Psychose dans les villages
Dans la commune de Tièrè, à 100 km de Koutiala, des sorciers démasqués sont, nous rapporte-t-on, passés aux aveux. « Je suis une sorcière et je fais partie d’une confrérie. J’ai mangé plusieurs personnes par voie de sorcellerie. C’est ma tante qui m’a initiée à cette pratique », aurait déclaré une sorcière. Plusieurs vieilles femmes ont été accusées par les pasteurs d’avoir mangé leurs petit-enfants par le moyen de la sorcellerie. La situation crée vite un climat de méfiance et de tension entre parents et voisins dans la commune.

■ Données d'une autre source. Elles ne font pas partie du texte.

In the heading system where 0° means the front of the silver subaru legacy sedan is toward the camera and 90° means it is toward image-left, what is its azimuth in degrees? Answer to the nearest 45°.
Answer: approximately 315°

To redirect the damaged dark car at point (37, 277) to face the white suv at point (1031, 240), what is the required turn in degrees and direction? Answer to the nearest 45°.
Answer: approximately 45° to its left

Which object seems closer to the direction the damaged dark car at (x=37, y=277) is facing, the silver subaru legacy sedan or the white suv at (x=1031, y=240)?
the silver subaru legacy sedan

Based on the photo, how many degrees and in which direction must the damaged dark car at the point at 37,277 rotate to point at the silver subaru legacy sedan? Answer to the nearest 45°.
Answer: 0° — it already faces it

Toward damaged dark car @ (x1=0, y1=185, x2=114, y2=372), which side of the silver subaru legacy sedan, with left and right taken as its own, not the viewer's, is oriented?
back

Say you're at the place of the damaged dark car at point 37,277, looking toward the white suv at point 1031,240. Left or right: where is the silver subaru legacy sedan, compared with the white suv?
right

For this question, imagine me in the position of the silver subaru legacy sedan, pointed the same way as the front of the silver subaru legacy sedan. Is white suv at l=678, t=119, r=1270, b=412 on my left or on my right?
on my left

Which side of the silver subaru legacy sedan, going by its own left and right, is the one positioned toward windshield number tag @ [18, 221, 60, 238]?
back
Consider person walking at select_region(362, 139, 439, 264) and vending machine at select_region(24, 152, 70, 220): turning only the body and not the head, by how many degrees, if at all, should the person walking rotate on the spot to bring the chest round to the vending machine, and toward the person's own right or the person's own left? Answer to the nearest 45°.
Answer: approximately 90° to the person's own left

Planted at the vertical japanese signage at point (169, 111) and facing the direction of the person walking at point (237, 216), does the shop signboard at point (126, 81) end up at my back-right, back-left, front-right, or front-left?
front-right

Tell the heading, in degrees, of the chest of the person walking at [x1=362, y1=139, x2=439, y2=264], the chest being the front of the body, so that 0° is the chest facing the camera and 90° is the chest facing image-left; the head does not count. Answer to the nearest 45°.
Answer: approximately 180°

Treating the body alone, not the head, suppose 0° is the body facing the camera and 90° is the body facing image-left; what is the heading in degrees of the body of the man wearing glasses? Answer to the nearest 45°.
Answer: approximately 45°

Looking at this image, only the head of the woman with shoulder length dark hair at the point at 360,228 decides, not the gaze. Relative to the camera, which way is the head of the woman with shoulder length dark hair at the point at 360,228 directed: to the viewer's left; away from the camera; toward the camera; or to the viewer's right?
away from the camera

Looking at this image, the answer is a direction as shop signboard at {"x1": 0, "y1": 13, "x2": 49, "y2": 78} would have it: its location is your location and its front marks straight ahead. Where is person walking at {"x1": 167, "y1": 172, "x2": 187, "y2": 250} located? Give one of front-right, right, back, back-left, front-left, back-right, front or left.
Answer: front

Dans le village de Sinkolo, même constat. Là aussi, des personnes sont accusées de sorcellerie par les émissaires du pasteur de Worodara. Un sorcier démasqué aurait avoué: « J’ai tué 3 membres de ma famille après les avoir transformés en animaux. Je suis également à la base des échecs scolaires de certains jeunes du village. J’ai mangé en sorcellerie les fœtus de certaines femmes. J’ai offert mon propre fils à ma confrérie. Je suce le sang des victimes ».

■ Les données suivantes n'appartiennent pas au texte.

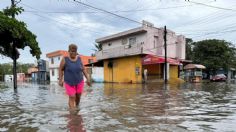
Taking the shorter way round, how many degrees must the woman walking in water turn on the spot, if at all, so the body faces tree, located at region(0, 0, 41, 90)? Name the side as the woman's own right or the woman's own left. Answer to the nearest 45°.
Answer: approximately 180°

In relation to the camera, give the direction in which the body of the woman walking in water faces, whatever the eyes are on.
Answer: toward the camera
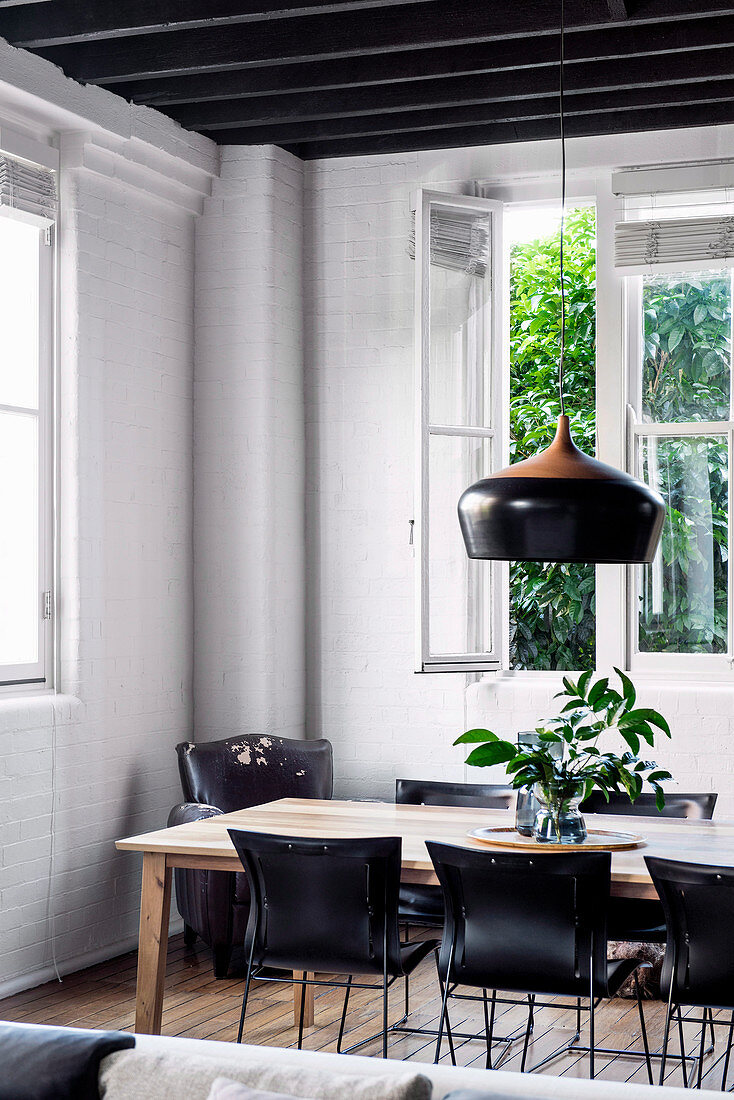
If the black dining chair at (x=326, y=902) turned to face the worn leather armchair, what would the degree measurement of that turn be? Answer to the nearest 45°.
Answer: approximately 45° to its left

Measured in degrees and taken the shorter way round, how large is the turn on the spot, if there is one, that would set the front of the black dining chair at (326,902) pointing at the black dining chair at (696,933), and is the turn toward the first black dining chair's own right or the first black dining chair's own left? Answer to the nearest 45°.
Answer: approximately 45° to the first black dining chair's own right

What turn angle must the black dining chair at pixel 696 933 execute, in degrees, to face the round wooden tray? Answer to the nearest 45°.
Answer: approximately 90° to its left

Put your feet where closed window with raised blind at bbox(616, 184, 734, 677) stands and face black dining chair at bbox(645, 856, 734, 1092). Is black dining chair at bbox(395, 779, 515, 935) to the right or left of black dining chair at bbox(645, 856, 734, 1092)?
right

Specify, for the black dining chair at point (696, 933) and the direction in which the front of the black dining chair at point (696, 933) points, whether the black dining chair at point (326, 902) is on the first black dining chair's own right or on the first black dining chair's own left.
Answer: on the first black dining chair's own left

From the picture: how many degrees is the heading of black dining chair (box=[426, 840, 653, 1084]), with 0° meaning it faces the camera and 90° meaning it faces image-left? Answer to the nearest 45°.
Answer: approximately 225°

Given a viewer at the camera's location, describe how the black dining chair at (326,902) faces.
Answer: facing away from the viewer and to the right of the viewer

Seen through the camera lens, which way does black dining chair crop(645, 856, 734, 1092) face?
facing away from the viewer and to the right of the viewer

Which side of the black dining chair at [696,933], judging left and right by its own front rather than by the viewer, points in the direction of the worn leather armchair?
left

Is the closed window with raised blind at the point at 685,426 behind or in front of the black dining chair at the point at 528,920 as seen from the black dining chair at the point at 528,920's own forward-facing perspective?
in front
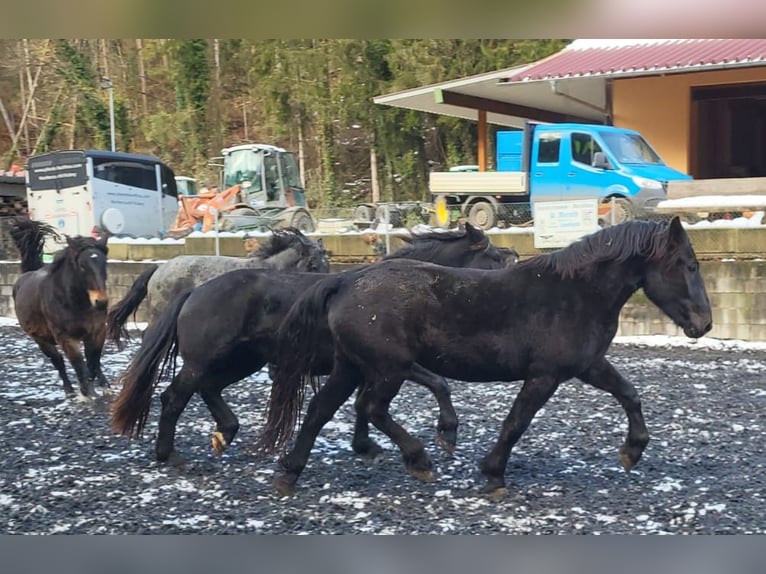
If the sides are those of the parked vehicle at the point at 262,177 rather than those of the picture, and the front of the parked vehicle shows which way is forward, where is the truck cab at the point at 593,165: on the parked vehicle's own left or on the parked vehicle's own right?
on the parked vehicle's own left

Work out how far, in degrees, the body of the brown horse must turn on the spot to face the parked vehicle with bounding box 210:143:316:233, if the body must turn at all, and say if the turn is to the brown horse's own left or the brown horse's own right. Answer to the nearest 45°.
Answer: approximately 135° to the brown horse's own left

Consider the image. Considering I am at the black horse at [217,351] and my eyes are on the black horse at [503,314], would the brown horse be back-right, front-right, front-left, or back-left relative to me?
back-left

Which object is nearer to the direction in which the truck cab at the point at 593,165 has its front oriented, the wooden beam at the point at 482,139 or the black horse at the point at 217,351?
the black horse

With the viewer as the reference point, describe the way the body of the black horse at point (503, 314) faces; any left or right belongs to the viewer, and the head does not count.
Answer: facing to the right of the viewer

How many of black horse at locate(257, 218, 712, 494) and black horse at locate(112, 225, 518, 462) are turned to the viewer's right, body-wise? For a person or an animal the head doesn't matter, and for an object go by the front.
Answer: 2

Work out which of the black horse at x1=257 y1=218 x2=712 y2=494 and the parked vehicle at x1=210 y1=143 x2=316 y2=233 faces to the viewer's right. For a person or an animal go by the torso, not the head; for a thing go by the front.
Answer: the black horse

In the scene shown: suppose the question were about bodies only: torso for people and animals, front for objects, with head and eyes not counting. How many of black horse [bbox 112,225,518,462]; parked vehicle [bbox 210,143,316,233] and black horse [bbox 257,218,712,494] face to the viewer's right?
2

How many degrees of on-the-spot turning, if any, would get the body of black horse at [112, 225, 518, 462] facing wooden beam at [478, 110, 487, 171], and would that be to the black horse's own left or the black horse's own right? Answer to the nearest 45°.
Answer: approximately 90° to the black horse's own left

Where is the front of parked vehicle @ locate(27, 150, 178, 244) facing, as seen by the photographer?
facing away from the viewer and to the right of the viewer

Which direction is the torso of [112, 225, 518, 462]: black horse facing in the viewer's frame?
to the viewer's right

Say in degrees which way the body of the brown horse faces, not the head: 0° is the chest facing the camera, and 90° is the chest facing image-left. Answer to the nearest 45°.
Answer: approximately 315°

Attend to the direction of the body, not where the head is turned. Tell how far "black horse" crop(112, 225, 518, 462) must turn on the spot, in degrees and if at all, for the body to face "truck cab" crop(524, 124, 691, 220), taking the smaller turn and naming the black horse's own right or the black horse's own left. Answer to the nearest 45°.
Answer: approximately 45° to the black horse's own left

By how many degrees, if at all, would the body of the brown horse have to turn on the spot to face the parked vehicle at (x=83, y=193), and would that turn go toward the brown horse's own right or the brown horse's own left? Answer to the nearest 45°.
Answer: approximately 135° to the brown horse's own left

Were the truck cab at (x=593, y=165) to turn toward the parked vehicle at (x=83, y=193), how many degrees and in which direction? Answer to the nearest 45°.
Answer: approximately 135° to its right
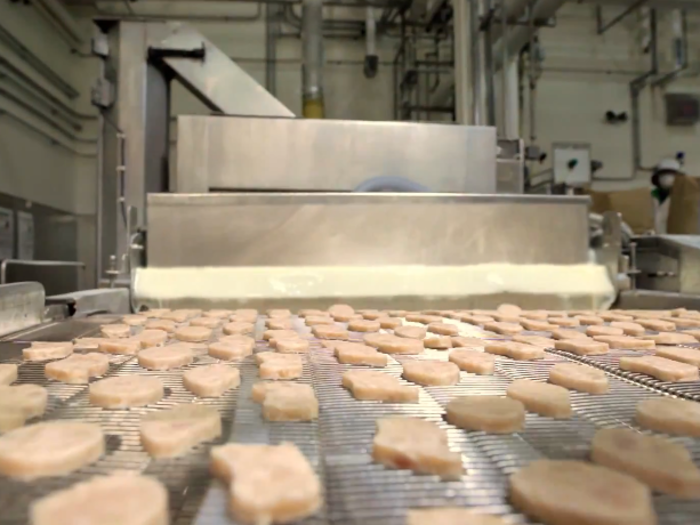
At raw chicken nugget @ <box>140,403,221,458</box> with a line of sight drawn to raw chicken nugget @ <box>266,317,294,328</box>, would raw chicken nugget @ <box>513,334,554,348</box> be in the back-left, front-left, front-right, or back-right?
front-right

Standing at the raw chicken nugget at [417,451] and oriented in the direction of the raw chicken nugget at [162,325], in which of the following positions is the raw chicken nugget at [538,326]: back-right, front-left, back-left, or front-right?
front-right

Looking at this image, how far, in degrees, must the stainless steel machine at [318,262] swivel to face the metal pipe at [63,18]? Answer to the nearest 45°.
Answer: approximately 135° to its right

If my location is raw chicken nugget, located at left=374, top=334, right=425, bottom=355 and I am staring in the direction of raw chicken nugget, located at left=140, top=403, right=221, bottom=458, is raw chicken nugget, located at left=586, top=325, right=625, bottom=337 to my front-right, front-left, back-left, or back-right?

Le hic, c’est que les personnes accusées ou convaincues de sorcellerie font régulièrement l’objet de tentatives d’agressions de la part des villageois. Une atmosphère délétère s’est installée un partout dans les communes où opèrent les pasteurs chrétiens.
Le tribunal saisi
Pour prévenir des affrontements intra-communautaires, le maire de Tièrè, Adama Traoré, a saisi le préfet et le procureur de Koutiala. Ces autorités n’ont pas levé le petit doigt. Ce qui a permis aux pasteurs de poursuivre leur office dans le village de Tono Djonbougou. Là, c’est le chef de village lui-même, Sékou Dembélé, qui sera accusé de sorcellerie par les pasteurs. Dembélé ne se laisse pas faire; se sentant blessé dans son honneur, il porte plainte pour diffamation devant le tribunal de Koutiala. Il demande que les pasteurs soient condamnés à une peine de prison, mais aussi à 500. 000 FCFA de dommages et intérêts. Sera-t-il entendu ? En attendant, comme les prévenus n’ont pas été arrêtés, ils continuent de vendre leur potion anti-sorcier à 5000 FCFA.